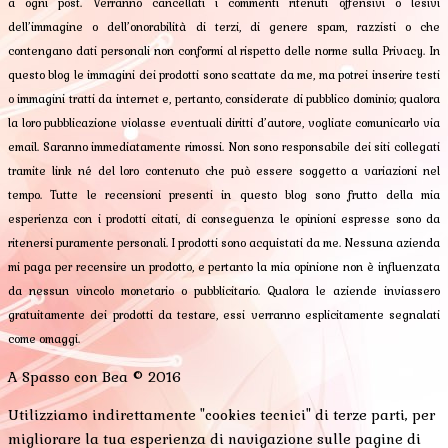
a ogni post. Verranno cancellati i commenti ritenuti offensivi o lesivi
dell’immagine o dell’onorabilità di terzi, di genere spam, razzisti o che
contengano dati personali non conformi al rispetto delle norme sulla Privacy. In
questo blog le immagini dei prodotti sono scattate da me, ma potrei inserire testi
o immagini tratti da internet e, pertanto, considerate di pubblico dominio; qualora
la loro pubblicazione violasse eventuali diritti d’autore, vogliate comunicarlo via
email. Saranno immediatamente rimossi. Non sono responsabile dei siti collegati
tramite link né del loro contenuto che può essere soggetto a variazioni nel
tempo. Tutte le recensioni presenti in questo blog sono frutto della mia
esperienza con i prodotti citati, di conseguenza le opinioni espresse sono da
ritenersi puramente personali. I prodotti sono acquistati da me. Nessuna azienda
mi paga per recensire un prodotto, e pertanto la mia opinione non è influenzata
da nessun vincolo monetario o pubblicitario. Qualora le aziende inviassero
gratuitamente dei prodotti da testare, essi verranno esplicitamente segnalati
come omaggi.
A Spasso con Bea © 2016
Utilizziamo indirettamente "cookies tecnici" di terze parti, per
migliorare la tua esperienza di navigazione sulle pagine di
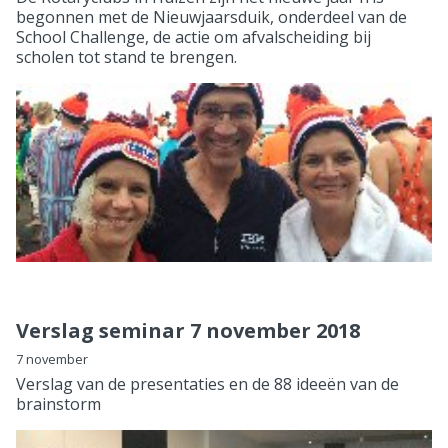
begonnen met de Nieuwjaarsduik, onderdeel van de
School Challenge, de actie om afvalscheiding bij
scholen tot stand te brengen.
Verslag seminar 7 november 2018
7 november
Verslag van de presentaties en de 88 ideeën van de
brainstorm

* * * * *

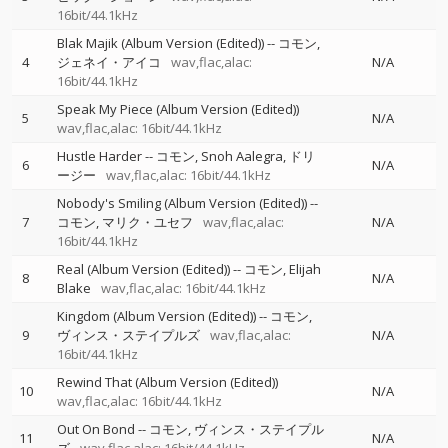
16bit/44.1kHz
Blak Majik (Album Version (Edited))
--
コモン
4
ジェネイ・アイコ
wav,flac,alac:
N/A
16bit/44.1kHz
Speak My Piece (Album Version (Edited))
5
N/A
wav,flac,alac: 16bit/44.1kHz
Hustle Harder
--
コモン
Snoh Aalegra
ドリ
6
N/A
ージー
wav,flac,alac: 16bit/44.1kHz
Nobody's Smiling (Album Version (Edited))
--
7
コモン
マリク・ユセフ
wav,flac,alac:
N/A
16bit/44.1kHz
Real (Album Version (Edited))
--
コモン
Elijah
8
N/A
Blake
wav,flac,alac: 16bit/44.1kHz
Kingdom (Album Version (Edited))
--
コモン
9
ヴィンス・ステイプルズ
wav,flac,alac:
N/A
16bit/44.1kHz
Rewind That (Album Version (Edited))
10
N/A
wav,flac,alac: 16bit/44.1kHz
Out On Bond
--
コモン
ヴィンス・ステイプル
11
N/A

* * * * *

» **Task goal**
State the number of lines in the records that include the word "sono", and add nothing to it.

» **Reply to the task**
5